*** Opening Data extracts ***

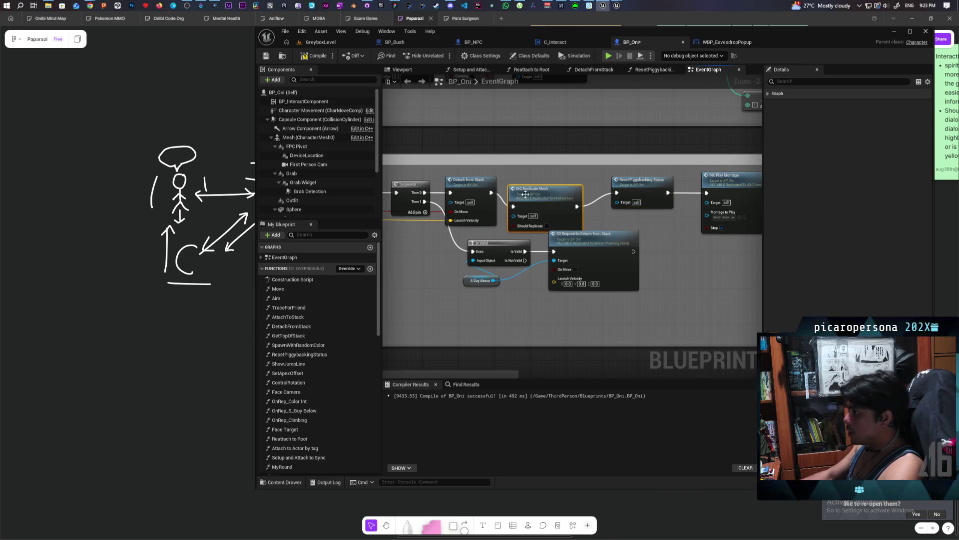
pyautogui.moveTo(525, 195); pyautogui.dragTo(524, 181)
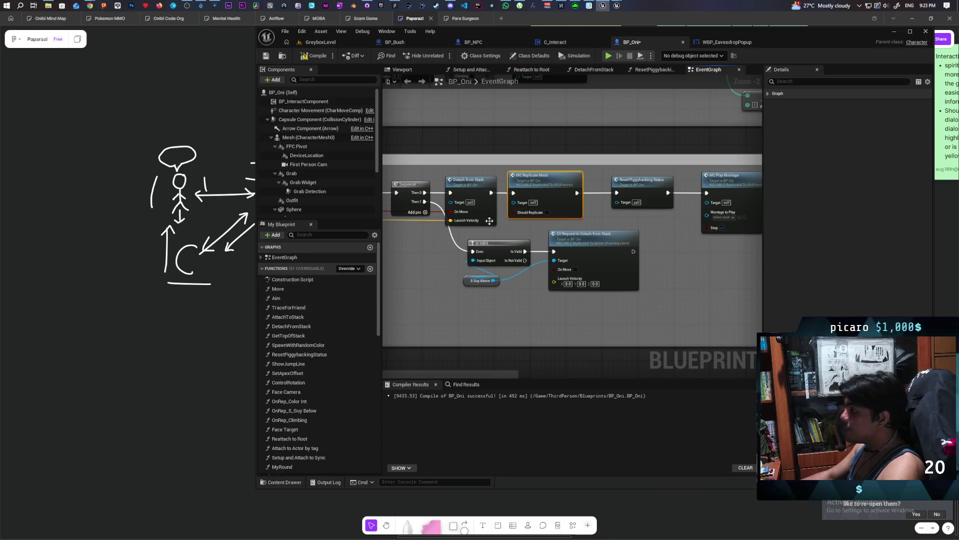
pyautogui.scroll(-6, 525, 225)
pyautogui.scroll(4, 624, 258)
pyautogui.scroll(2, 623, 258)
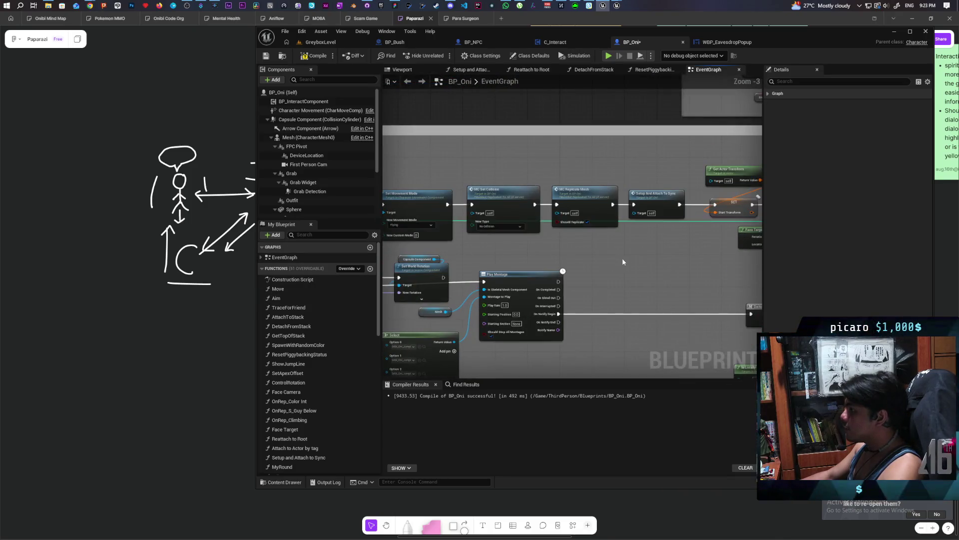
pyautogui.moveTo(623, 258)
pyautogui.mouseDown()
pyautogui.moveTo(699, 234)
pyautogui.moveTo(615, 162)
pyautogui.mouseUp()
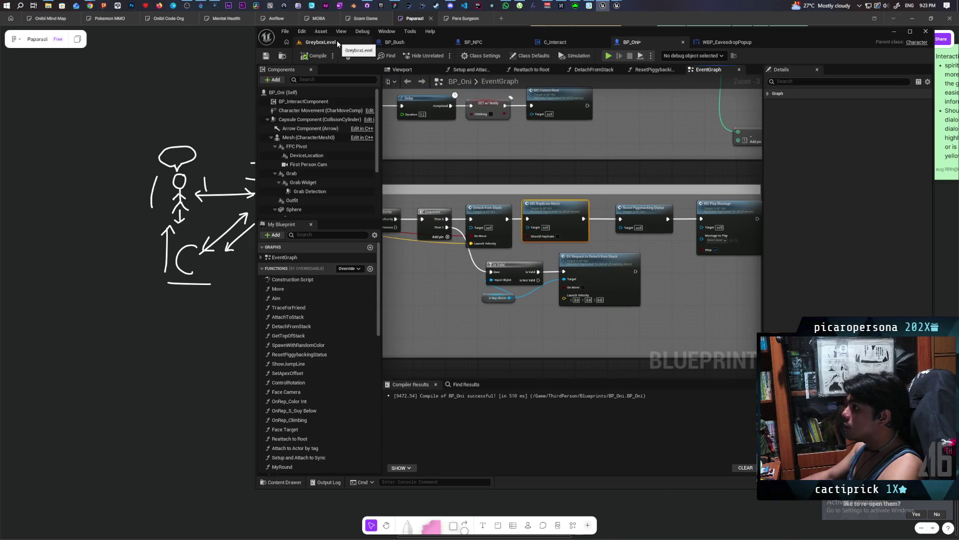
# Review the Character Movement and Mesh components' replication properties
pyautogui.click(317, 111)
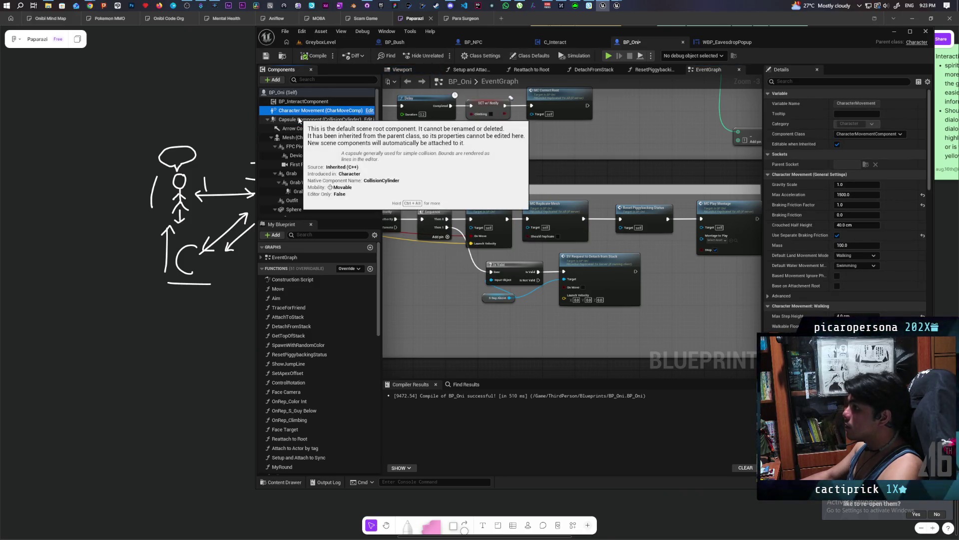
pyautogui.click(318, 139)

*** Closing Data extracts ***

#### [Problem to work on]
The answer must be the full listing, word for word, with no images in it.

#### [Result for this task]
pyautogui.moveTo(525, 195); pyautogui.dragTo(524, 181)
pyautogui.scroll(-6, 525, 225)
pyautogui.scroll(4, 624, 258)
pyautogui.scroll(2, 623, 258)
pyautogui.moveTo(623, 258)
pyautogui.mouseDown()
pyautogui.moveTo(699, 234)
pyautogui.moveTo(615, 162)
pyautogui.mouseUp()
# Review the Character Movement and Mesh components' replication properties
pyautogui.click(317, 111)
pyautogui.click(318, 139)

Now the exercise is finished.